__Task statement__:
Skip the pictures. Quote every line below, exactly, from the one with "focal_mm: 5.1" through the final line.

Items listed in a dataset:
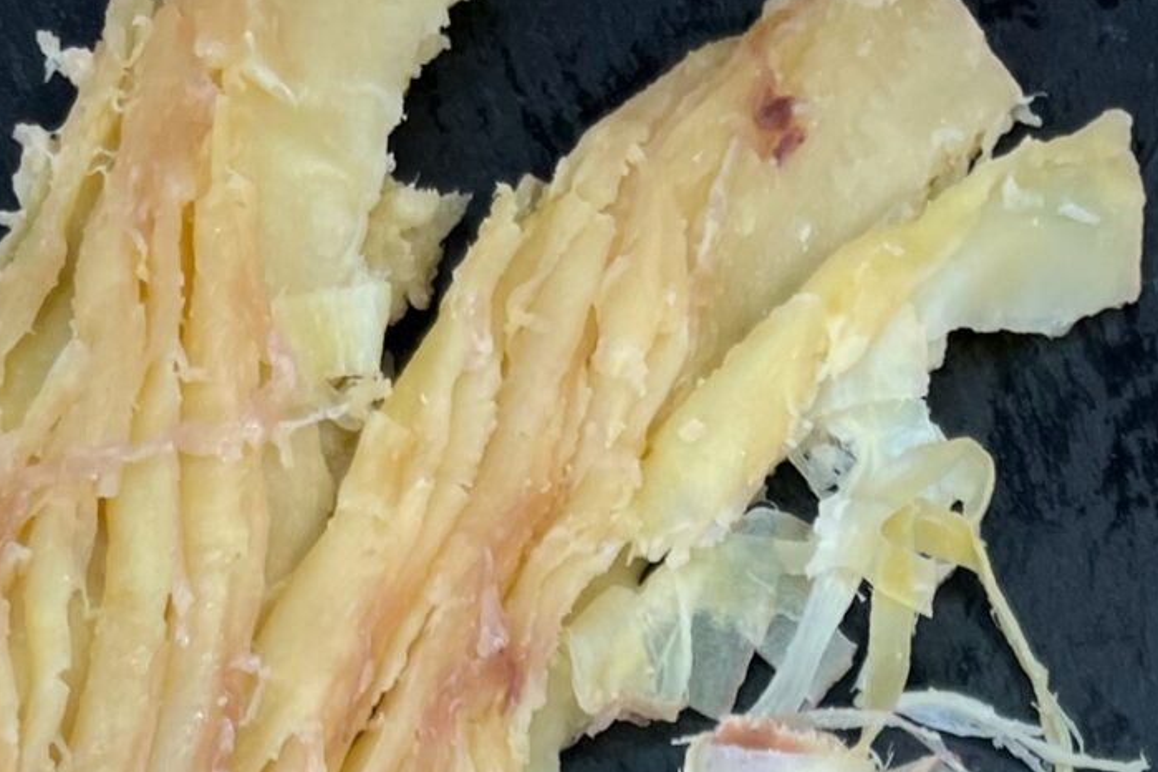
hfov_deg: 20.6
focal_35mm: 99
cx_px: 557
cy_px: 1660
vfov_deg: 12.0
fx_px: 3184
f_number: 1.6
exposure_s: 1/100
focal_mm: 5.1
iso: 40
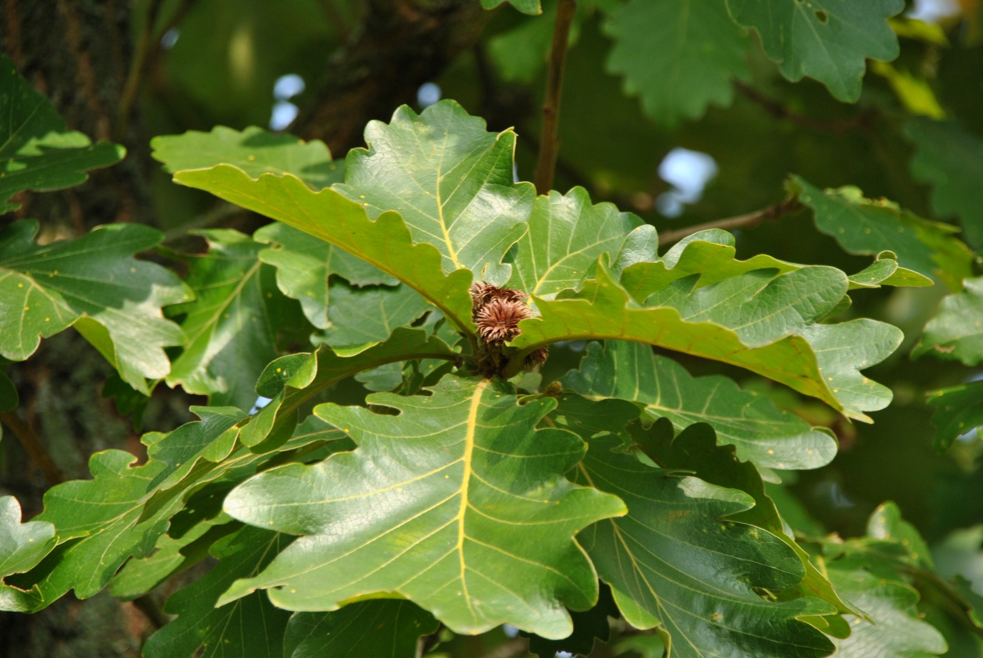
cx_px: 492
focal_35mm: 300
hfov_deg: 6.9
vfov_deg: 4.6
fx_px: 8202
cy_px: 329
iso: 200
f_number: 7.1
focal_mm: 200
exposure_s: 1/250
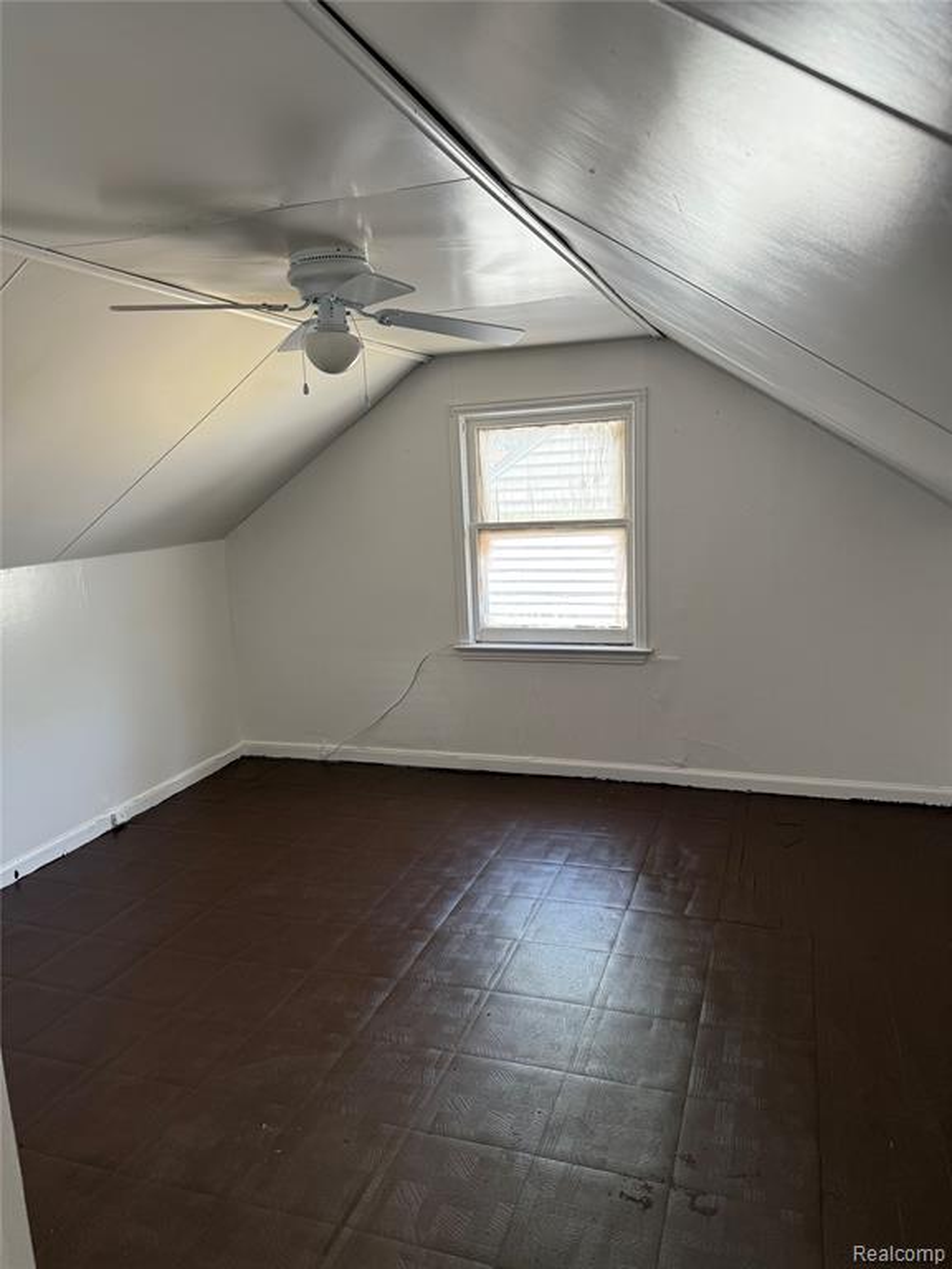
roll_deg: +1.9
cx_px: 476
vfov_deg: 71.6
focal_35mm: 24
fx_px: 880
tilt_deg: -11.3
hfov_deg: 56.8
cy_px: 634
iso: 125
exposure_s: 1/153
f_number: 1.78
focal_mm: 6.76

__The answer__:
focal_mm: 5.1
iso: 40
cx_px: 492
focal_35mm: 300
hfov_deg: 6.9
vfov_deg: 4.6
fx_px: 8202
cy_px: 329
iso: 200
f_number: 7.1
focal_mm: 200
exposure_s: 1/250
roll_deg: +1.9
cx_px: 476
vfov_deg: 71.6
focal_35mm: 24
fx_px: 880
tilt_deg: -11.3
hfov_deg: 56.8
cy_px: 634
iso: 125
exposure_s: 1/153
f_number: 1.78
focal_mm: 6.76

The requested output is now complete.